R2 bucket operations do not use single threaded durable objects but did a one off thing just for R2 to let it run multiple instances even. That’s why the limits were lifted in the open beta.
> they mentioned that each zone's assets are sharded across multiple R2 buckets to distribute load which may indicated that a single R2 bucket was not able to handle the load for user-facing traffic. Things may have improve since thought.
I would not use this as general advice. Cache Reserve was architected to serve an absurd amount of traffic that almost no customer or application will see. If you’re having that much traffic I’d expect you to be an ENT customer working with their solutions engineers to design your application.
> First, R2 is not 100% compatible with the S3 API. One notable missing feature are data-integrity checks with SHA256 checksums.
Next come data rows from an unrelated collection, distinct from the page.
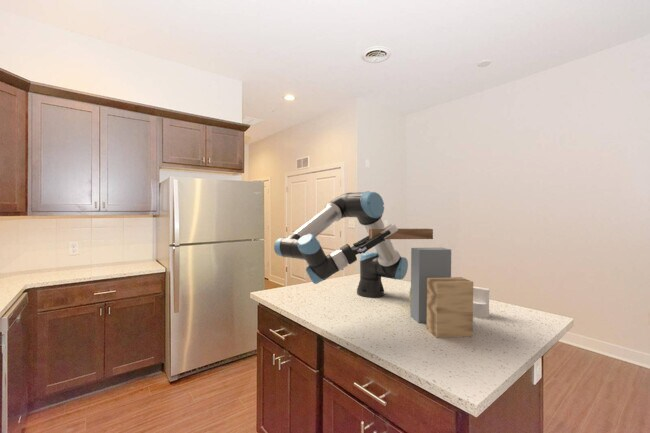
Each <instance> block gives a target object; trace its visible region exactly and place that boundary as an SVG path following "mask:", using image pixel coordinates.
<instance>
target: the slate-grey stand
mask: <svg viewBox="0 0 650 433" xmlns="http://www.w3.org/2000/svg"><path fill="white" fill-rule="evenodd" d="M410 250H411V251H410V288H411V306H410V317H411V318H412V319H413V320H415V322H417V323H418V324H425V323H426V324H427V278H449V277H452V249H451V248H450V249H449V248H446V247H411V248H410Z"/></svg>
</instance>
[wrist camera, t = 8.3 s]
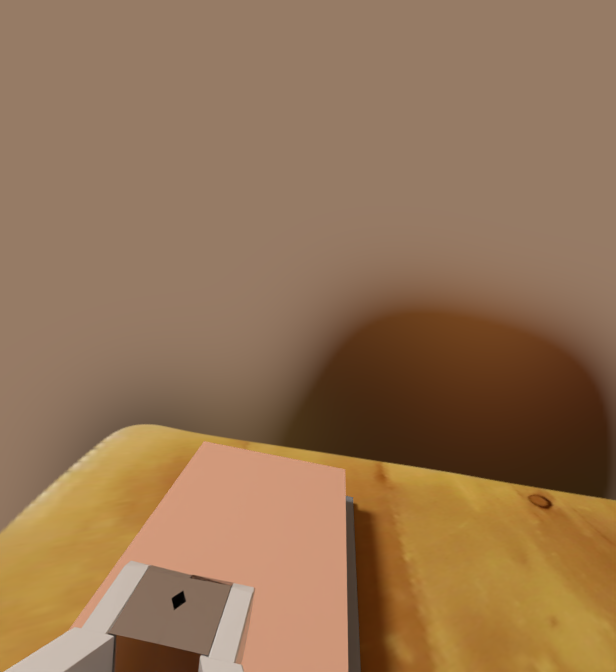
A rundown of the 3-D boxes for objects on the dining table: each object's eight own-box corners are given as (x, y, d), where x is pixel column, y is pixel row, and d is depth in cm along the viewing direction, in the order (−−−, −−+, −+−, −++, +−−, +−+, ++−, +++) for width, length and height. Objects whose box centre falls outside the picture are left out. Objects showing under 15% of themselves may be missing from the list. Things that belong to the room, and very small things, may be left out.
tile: (350, 803, 10) (345, 469, 26) (4, 719, 11) (204, 441, 26) (334, 858, 11) (338, 499, 26) (6, 776, 11) (200, 471, 27)
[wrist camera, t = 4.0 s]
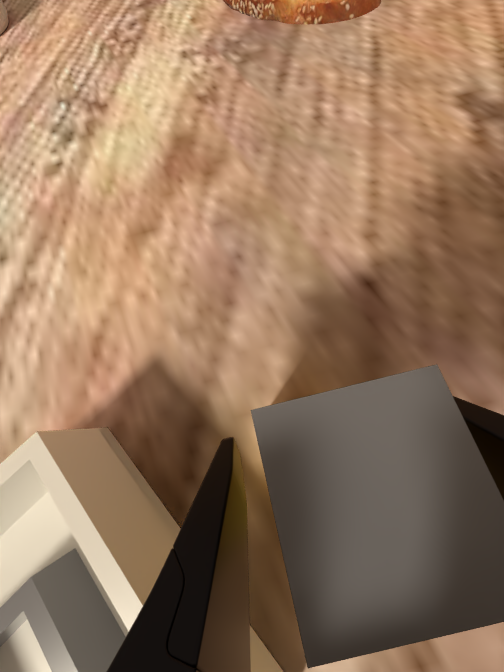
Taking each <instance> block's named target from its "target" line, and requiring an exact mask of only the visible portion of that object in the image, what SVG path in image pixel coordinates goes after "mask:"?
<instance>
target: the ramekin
mask: <svg viewBox="0 0 504 672" xmlns="http://www.w3.org/2000/svg"><path fill="white" fill-rule="evenodd" d="M8 23H9V20H8V13H7V10H6V8H5V6H4V4H3V2H2V0H0V35H1V34H2V33H3V32H4V31H5V29H6V28H7V26H8Z"/></svg>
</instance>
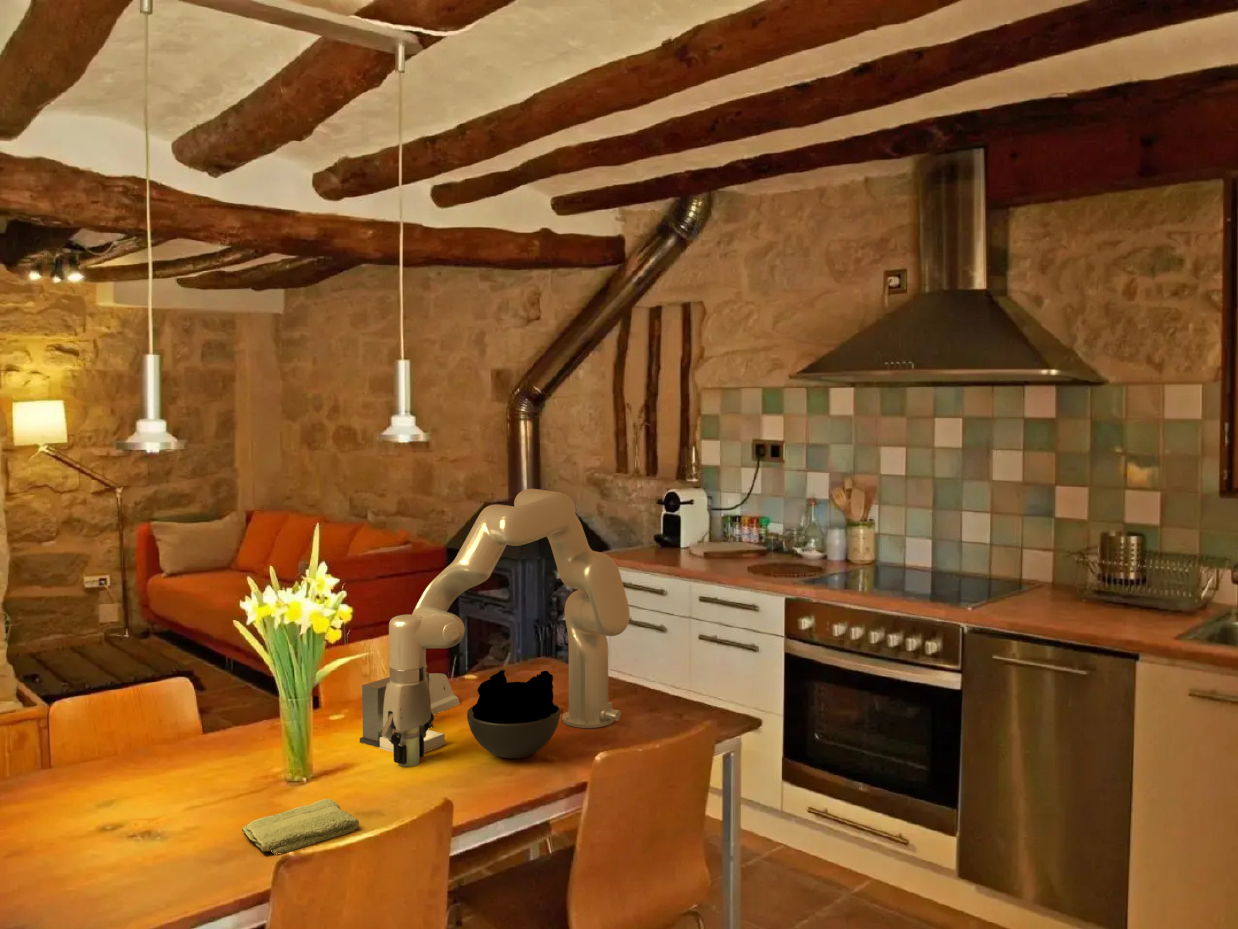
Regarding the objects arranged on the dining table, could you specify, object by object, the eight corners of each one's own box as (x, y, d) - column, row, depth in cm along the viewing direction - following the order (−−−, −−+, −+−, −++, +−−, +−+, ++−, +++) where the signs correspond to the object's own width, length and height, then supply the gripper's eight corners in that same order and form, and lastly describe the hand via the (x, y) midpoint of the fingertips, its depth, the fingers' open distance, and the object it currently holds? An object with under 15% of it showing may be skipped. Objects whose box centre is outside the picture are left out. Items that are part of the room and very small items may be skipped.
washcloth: (238, 836, 182) (237, 818, 182) (332, 811, 193) (332, 794, 193) (264, 862, 172) (264, 843, 172) (363, 833, 183) (363, 816, 183)
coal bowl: (448, 763, 217) (448, 676, 216) (499, 736, 235) (498, 655, 234) (531, 778, 209) (530, 687, 208) (576, 748, 227) (576, 664, 226)
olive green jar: (424, 762, 218) (424, 725, 218) (408, 768, 214) (408, 731, 214) (409, 758, 221) (408, 721, 220) (393, 764, 217) (392, 727, 216)
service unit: (432, 727, 242) (432, 672, 241) (378, 747, 228) (377, 689, 227) (414, 723, 245) (413, 669, 244) (359, 742, 231) (358, 685, 230)
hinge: (418, 722, 246) (407, 681, 247) (404, 726, 248) (392, 685, 249) (461, 704, 260) (449, 665, 262) (447, 707, 263) (435, 669, 264)
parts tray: (444, 744, 229) (444, 733, 229) (412, 757, 221) (412, 746, 221) (412, 736, 235) (412, 726, 235) (379, 748, 227) (379, 737, 226)
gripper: (423, 663, 225) (424, 745, 226) (364, 680, 211) (366, 768, 212) (448, 668, 221) (449, 751, 222) (390, 686, 207) (392, 775, 208)
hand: (408, 758), depth 217 cm, fingers closed on olive green jar, 4 cm apart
This doesn’t sound right. I distinctly remember when this was implemented for uploading objects. Sha-1 and sha-256 should be supported (don’t remember about crc). For some reason it’s missing from the docs though. The trailer version isn’t supported and likely won’t be for a while though for technical reasons (the workers platform doesn’t support http trailers as it uses http1 internally). Overall compatibility should be pretty decent.
The section on “The problem with cross-datacenter traffic” seems to be flawed assumptions rather than data driven. Their own graphs only show that while public buckets have some occasional weird spikes it’s pretty constantly the same performance while the S3 API has more spikeness and time of day variability is much more muted than the CPU variability. Same with the assumption on bandwidth or other limitations of data centers. The more likely explanation would be the S3 auth layer and the time of day variability experienced matches more closely with how that layer works. I don’t know enough of the particulars of this author’s zones to hypothesize but the s3 with layer was always challenging from a perf perspective.
> This is really, really, really annoying. For example you know that all your compute instances are in Paris, and you know that Cloudflare has a big datacenter in Paris, so you want your bucket to be in Paris, but you can't. If you are unlucky when creating your bucket, it will be placed in Warsaw or some other place far away and you will have huge latencies for every request.
I understand the frustration but there are very good technical and UX reasons this wasn’t done. For example while you may think that “Paris datacenter” is well defined, it isn’t for R2 because unlike S3 your metadata is stored regionally across multiple data centers whereas S3 if I recall correctly uses what they call a region which is a single location broken up into multiple availability zones which are basically isolated power and connectivity domains. This is an availability tradeoff - us-east-1 will never go offline on Cloudflare because it just doesn’t exist - the location hint is the size of the availability region. This is done at both the metadata and storage layers too. The location hint should definitely be followed when you create the bucket but maybe there are bugs or other issues.
As others noted throughput data would also have been interesting.
> First, R2 is not 100% compatible with the S3 API. One notable missing feature are data-integrity checks with SHA256 checksums.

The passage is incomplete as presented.